Content starts

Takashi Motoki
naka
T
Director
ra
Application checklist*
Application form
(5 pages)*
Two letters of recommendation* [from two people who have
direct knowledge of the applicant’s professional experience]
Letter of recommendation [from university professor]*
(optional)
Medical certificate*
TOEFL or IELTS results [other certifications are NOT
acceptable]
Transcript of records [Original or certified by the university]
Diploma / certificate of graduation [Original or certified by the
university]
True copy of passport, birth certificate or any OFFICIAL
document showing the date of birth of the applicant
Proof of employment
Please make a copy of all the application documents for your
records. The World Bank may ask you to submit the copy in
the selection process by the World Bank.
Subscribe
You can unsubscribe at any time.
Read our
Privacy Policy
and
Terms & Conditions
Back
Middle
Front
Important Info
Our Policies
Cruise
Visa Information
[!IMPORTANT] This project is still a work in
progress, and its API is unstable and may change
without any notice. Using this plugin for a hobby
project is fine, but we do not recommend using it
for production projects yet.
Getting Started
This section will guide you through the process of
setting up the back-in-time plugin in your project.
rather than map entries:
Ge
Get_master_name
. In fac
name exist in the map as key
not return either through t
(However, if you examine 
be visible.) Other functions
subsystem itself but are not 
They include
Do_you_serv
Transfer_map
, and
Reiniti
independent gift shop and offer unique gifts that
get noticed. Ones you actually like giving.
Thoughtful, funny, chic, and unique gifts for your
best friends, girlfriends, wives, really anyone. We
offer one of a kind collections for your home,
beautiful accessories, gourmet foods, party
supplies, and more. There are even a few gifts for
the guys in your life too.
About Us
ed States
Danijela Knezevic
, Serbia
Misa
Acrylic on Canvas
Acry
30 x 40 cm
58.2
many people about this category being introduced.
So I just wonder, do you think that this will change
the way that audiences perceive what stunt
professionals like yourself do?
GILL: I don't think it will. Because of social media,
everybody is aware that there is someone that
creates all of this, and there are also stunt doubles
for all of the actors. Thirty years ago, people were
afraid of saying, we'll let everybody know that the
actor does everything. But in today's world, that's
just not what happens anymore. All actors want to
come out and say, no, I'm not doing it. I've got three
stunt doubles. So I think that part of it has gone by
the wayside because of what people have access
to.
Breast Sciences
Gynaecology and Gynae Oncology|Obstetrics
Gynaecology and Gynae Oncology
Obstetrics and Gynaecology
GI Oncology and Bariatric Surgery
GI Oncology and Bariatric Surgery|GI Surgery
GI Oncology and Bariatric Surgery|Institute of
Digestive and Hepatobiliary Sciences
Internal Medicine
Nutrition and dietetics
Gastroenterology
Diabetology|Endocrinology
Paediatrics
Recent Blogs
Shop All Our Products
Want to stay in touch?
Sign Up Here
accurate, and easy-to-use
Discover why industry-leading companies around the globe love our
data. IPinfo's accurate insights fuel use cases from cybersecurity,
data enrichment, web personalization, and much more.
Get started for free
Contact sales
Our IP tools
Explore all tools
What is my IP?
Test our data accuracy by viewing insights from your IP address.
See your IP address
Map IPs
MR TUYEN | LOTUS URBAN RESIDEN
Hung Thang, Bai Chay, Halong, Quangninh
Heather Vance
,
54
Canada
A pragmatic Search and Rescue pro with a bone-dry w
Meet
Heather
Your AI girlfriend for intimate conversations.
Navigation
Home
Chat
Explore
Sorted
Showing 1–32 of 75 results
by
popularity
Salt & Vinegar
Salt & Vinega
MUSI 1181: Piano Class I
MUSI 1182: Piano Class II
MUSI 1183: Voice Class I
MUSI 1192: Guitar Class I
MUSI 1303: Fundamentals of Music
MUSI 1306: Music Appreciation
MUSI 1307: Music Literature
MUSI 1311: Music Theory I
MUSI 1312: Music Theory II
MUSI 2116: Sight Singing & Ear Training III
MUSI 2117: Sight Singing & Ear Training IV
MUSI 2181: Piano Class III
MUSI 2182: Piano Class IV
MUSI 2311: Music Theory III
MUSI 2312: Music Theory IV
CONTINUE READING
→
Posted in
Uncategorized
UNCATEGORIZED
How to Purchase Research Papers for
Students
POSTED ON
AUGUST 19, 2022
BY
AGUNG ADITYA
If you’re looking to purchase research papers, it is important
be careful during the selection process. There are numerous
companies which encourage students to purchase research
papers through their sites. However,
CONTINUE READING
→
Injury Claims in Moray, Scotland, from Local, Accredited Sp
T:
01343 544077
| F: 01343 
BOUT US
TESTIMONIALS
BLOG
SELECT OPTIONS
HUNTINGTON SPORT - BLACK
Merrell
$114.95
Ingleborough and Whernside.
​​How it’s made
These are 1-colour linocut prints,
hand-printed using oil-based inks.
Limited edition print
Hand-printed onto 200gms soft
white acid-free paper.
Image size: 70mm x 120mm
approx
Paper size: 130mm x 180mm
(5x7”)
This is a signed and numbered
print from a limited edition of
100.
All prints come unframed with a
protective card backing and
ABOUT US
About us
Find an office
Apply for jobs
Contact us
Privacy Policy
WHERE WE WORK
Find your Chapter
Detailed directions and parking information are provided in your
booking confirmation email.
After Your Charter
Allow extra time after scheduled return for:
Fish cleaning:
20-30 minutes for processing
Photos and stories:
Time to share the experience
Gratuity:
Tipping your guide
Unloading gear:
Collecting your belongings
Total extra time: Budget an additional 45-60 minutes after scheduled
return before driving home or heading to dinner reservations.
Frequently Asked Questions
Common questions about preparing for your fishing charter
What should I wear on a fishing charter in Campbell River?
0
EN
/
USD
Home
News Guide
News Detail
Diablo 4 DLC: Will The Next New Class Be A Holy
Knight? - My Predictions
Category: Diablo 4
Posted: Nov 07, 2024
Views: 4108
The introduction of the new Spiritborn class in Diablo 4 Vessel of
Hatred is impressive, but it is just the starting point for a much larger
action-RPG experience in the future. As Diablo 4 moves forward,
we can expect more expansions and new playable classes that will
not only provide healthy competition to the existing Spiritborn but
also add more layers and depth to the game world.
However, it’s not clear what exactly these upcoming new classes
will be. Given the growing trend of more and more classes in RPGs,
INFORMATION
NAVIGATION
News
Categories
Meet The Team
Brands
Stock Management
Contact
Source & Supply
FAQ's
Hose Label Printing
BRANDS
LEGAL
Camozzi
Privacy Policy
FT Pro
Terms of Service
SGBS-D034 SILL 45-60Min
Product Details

Content ends

▶ [What the task asks] Reproduce the data above in full, swapping every occurrence of "Spiritborn" for "Necromancer" and leaving all other text unchanged.

▶ [Output of the task]
Takashi Motoki
naka
T
Director
ra
Application checklist*
Application form
(5 pages)*
Two letters of recommendation* [from two people who have
direct knowledge of the applicant’s professional experience]
Letter of recommendation [from university professor]*
(optional)
Medical certificate*
TOEFL or IELTS results [other certifications are NOT
acceptable]
Transcript of records [Original or certified by the university]
Diploma / certificate of graduation [Original or certified by the
university]
True copy of passport, birth certificate or any OFFICIAL
document showing the date of birth of the applicant
Proof of employment
Please make a copy of all the application documents for your
records. The World Bank may ask you to submit the copy in
the selection process by the World Bank.
Subscribe
You can unsubscribe at any time.
Read our
Privacy Policy
and
Terms & Conditions
Back
Middle
Front
Important Info
Our Policies
Cruise
Visa Information
[!IMPORTANT] This project is still a work in
progress, and its API is unstable and may change
without any notice. Using this plugin for a hobby
project is fine, but we do not recommend using it
for production projects yet.
Getting Started
This section will guide you through the process of
setting up the back-in-time plugin in your project.
rather than map entries:
Ge
Get_master_name
. In fac
name exist in the map as key
not return either through t
(However, if you examine 
be visible.) Other functions
subsystem itself but are not 
They include
Do_you_serv
Transfer_map
, and
Reiniti
independent gift shop and offer unique gifts that
get noticed. Ones you actually like giving.
Thoughtful, funny, chic, and unique gifts for your
best friends, girlfriends, wives, really anyone. We
offer one of a kind collections for your home,
beautiful accessories, gourmet foods, party
supplies, and more. There are even a few gifts for
the guys in your life too.
About Us
ed States
Danijela Knezevic
, Serbia
Misa
Acrylic on Canvas
Acry
30 x 40 cm
58.2
many people about this category being introduced.
So I just wonder, do you think that this will change
the way that audiences perceive what stunt
professionals like yourself do?
GILL: I don't think it will. Because of social media,
everybody is aware that there is someone that
creates all of this, and there are also stunt doubles
for all of the actors. Thirty years ago, people were
afraid of saying, we'll let everybody know that the
actor does everything. But in today's world, that's
just not what happens anymore. All actors want to
come out and say, no, I'm not doing it. I've got three
stunt doubles. So I think that part of it has gone by
the wayside because of what people have access
to.
Breast Sciences
Gynaecology and Gynae Oncology|Obstetrics
Gynaecology and Gynae Oncology
Obstetrics and Gynaecology
GI Oncology and Bariatric Surgery
GI Oncology and Bariatric Surgery|GI Surgery
GI Oncology and Bariatric Surgery|Institute of
Digestive and Hepatobiliary Sciences
Internal Medicine
Nutrition and dietetics
Gastroenterology
Diabetology|Endocrinology
Paediatrics
Recent Blogs
Shop All Our Products
Want to stay in touch?
Sign Up Here
accurate, and easy-to-use
Discover why industry-leading companies around the globe love our
data. IPinfo's accurate insights fuel use cases from cybersecurity,
data enrichment, web personalization, and much more.
Get started for free
Contact sales
Our IP tools
Explore all tools
What is my IP?
Test our data accuracy by viewing insights from your IP address.
See your IP address
Map IPs
MR TUYEN | LOTUS URBAN RESIDEN
Hung Thang, Bai Chay, Halong, Quangninh
Heather Vance
,
54
Canada
A pragmatic Search and Rescue pro with a bone-dry w
Meet
Heather
Your AI girlfriend for intimate conversations.
Navigation
Home
Chat
Explore
Sorted
Showing 1–32 of 75 results
by
popularity
Salt & Vinegar
Salt & Vinega
MUSI 1181: Piano Class I
MUSI 1182: Piano Class II
MUSI 1183: Voice Class I
MUSI 1192: Guitar Class I
MUSI 1303: Fundamentals of Music
MUSI 1306: Music Appreciation
MUSI 1307: Music Literature
MUSI 1311: Music Theory I
MUSI 1312: Music Theory II
MUSI 2116: Sight Singing & Ear Training III
MUSI 2117: Sight Singing & Ear Training IV
MUSI 2181: Piano Class III
MUSI 2182: Piano Class IV
MUSI 2311: Music Theory III
MUSI 2312: Music Theory IV
CONTINUE READING
→
Posted in
Uncategorized
UNCATEGORIZED
How to Purchase Research Papers for
Students
POSTED ON
AUGUST 19, 2022
BY
AGUNG ADITYA
If you’re looking to purchase research papers, it is important
be careful during the selection process. There are numerous
companies which encourage students to purchase research
papers through their sites. However,
CONTINUE READING
→
Injury Claims in Moray, Scotland, from Local, Accredited Sp
T:
01343 544077
| F: 01343 
BOUT US
TESTIMONIALS
BLOG
SELECT OPTIONS
HUNTINGTON SPORT - BLACK
Merrell
$114.95
Ingleborough and Whernside.
​​How it’s made
These are 1-colour linocut prints,
hand-printed using oil-based inks.
Limited edition print
Hand-printed onto 200gms soft
white acid-free paper.
Image size: 70mm x 120mm
approx
Paper size: 130mm x 180mm
(5x7”)
This is a signed and numbered
print from a limited edition of
100.
All prints come unframed with a
protective card backing and
ABOUT US
About us
Find an office
Apply for jobs
Contact us
Privacy Policy
WHERE WE WORK
Find your Chapter
Detailed directions and parking information are provided in your
booking confirmation email.
After Your Charter
Allow extra time after scheduled return for:
Fish cleaning:
20-30 minutes for processing
Photos and stories:
Time to share the experience
Gratuity:
Tipping your guide
Unloading gear:
Collecting your belongings
Total extra time: Budget an additional 45-60 minutes after scheduled
return before driving home or heading to dinner reservations.
Frequently Asked Questions
Common questions about preparing for your fishing charter
What should I wear on a fishing charter in Campbell River?
0
EN
/
USD
Home
News Guide
News Detail
Diablo 4 DLC: Will The Next New Class Be A Holy
Knight? - My Predictions
Category: Diablo 4
Posted: Nov 07, 2024
Views: 4108
The introduction of the new Necromancer class in Diablo 4 Vessel of
Hatred is impressive, but it is just the starting point for a much larger
action-RPG experience in the future. As Diablo 4 moves forward,
we can expect more expansions and new playable classes that will
not only provide healthy competition to the existing Necromancer but
also add more layers and depth to the game world.
However, it’s not clear what exactly these upcoming new classes
will be. Given the growing trend of more and more classes in RPGs,
INFORMATION
NAVIGATION
News
Categories
Meet The Team
Brands
Stock Management
Contact
Source & Supply
FAQ's
Hose Label Printing
BRANDS
LEGAL
Camozzi
Privacy Policy
FT Pro
Terms of Service
SGBS-D034 SILL 45-60Min
Product Details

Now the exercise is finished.